### 課題文
* * *
バイオコンテンツ(%)=[材料中の生物(有機)炭素の含量(C14の含有量)]/[材料中の総(有機)炭素の含量(C12+C13+C14の総量)]*100%
【0034】
生物学的基盤の単位は、生物学的に誘導された単量体であってもよい。生物学的基盤の単量体は、例えば、植物から誘導されてもよい。植物は、いかなる植物であってもよく、例えば、デンプン系植物、トウゴマ、パーム油、植物性油、サトウキビ、トウモロコシ、米、スイッチグラス(switch grass)などであってもよい。
【0035】
このような再生可能な樹脂は、全て生分解される性質を有しなくてもよい。一方、「再生可能な樹脂」は、用いられた物品などをそのまままたは直して再び使用するか、または生産活動に再び使用する再使用(reusable)とは差別化された概念である。
* * *
### 与えられたデータ
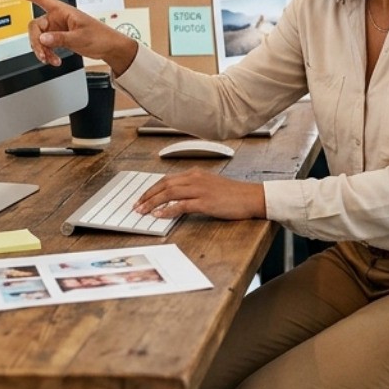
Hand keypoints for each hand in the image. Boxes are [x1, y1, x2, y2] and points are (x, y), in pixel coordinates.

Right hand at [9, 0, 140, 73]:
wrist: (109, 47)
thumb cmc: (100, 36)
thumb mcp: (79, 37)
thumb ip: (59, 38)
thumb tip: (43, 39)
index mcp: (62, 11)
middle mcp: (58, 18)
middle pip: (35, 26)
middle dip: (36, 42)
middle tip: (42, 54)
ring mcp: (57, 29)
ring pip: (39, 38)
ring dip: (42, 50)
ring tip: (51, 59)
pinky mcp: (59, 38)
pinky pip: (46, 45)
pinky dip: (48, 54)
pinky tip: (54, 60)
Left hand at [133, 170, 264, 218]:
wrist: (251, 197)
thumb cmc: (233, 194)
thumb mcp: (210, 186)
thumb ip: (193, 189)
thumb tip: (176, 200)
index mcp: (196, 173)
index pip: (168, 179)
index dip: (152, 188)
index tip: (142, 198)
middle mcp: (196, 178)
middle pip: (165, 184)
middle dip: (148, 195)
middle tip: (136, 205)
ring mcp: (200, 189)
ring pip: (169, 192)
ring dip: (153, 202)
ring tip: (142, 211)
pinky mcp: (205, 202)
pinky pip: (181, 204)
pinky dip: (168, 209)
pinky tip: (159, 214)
* * *
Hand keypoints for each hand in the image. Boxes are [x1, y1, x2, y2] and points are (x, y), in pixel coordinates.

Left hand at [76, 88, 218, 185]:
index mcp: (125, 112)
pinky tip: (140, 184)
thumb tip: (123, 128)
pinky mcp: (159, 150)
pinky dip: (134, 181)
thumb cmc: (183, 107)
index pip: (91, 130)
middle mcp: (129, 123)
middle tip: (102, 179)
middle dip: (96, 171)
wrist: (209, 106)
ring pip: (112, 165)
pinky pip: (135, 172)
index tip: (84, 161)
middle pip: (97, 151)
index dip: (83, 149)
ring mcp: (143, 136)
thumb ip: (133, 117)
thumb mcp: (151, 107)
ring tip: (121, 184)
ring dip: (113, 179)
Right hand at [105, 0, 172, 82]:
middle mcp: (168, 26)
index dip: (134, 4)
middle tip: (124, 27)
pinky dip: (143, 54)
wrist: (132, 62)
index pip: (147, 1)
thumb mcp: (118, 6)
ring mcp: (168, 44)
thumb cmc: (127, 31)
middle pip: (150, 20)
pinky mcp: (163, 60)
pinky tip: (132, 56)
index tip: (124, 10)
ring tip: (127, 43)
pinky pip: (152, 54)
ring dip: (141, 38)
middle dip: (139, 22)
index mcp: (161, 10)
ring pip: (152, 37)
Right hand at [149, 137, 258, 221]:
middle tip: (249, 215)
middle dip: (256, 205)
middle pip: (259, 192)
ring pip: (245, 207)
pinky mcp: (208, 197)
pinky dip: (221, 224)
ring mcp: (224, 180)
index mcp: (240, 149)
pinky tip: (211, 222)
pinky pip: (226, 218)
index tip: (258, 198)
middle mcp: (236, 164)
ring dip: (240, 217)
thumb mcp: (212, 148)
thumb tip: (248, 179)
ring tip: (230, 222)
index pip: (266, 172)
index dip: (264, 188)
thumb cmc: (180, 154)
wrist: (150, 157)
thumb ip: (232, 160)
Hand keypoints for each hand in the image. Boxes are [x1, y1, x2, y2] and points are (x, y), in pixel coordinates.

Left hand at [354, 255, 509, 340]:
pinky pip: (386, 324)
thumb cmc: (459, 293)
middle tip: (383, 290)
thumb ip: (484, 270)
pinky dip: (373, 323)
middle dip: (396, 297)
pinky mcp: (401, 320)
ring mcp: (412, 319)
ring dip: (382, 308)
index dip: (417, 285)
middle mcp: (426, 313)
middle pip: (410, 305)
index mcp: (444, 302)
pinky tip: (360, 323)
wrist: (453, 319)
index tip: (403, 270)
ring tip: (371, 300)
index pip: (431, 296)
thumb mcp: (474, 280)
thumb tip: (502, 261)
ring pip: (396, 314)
* * *
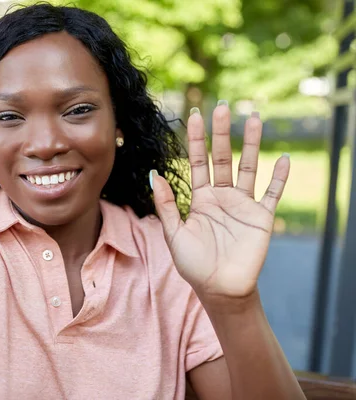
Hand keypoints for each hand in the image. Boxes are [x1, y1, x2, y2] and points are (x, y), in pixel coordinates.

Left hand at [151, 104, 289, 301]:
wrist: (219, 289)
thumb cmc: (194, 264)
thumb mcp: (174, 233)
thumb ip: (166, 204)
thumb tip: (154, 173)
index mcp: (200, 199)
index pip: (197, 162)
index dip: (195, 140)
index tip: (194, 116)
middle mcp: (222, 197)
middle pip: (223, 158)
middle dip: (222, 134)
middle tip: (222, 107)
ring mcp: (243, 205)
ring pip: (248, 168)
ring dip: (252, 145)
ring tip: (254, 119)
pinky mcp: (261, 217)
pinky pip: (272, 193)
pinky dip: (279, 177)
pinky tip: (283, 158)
* * *
### 練習問題 1
課題文について、次の問いに答えよ。
(a) 生物学的基盤の単量体は、例として何から誘導されてもよいとされているか。
(b) 植物の例のうち、英語表記が添えられているものは何か。
(c) 「再生可能な樹脂」と差別化された概念として挙げられているものは何か。
### 練習問題 2
課題文のうち、「バイオコンテンツ(%)=[材」から始まり「ass)などであってもよい。」で終わる部分を一字も変えずに書き写せ。
答えは課題文の内容だけにもとづいて書くこと。

### 解答 1
(a) 植物
(b) スイッチグラス(switch grass)
(c) 再使用(reusable)

### 解答 2
バイオコンテンツ(%)=[材料中の生物(有機)炭素の含量(C14の含有量)]/[材料中の総(有機)炭素の含量(C12+C13+C14の総量)]*100%
【0034】
生物学的基盤の単位は、生物学的に誘導された単量体であってもよい。生物学的基盤の単量体は、例えば、植物から誘導されてもよい。植物は、いかなる植物であってもよく、例えば、デンプン系植物、トウゴマ、パーム油、植物性油、サトウキビ、トウモロコシ、米、スイッチグラス(switch grass)などであってもよい。